The insight into the dark side. I. The pitfalls of the dark halo parameters estimation

TL;DR

This study investigates the reliability of dark matter halo parameter estimates from galaxy rotation curves, revealing significant uncertainties due to degeneracies and data limitations, but finds halo mass estimates within optical radii to be more dependable.

Contribution

It demonstrates the limitations of current mass-modelling methods for dark halo parameters and proposes that halo mass within optical radii can be reliably estimated without fixing mass-to-light ratios.

Findings

Dark halo parameters are highly uncertain due to degeneracies.

Lack of data in galaxy centers or outskirts affects parameter estimates.

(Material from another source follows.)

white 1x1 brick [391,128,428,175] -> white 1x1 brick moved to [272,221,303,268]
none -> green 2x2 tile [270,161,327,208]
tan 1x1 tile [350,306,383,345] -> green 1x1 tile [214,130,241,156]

Halo mass within optical radius can be accurately determined.

Abstract

We examined the reliability of estimates of pseudoisothermal, Burkert and NFW dark halo parameters for the methods based on the mass-modelling of the rotation curves.To do it we constructed the $\chi^2$ maps for the grid of the dark matter halo parameters for a sample of 14 disc galaxies with high quality rotation curves from THINGS. We considered two variants of models in which: a) the mass-to-light ratios of disc and bulge were taken as free parameters, b) the mass-to-light ratios were fixed in a narrow range according to the models of stellar populations. To reproduce the possible observational features of the real galaxies we made tests showing that the parameters of the three halo types change critically in the cases of a lack of kinematic data in the central or peripheral areas and for different spatial resolutions. We showed that due to the degeneracy between the central densities and the radial scales of the dark haloes there are considerable uncertainties of their concentrations estimates. Due to this reason it is also impossible to draw any firm conclusion about universality of the dark halo column density based on mass-modelling of even a high quality rotation curve. The problem is not solved by fixing the density of baryonic matter. In contrast, the estimates of dark halo mass within optical radius are much more reliable. We demonstrated that one can evaluate successfully the halo mass using the pure best-fitting method without any restrictions on the mass-to-light ratios.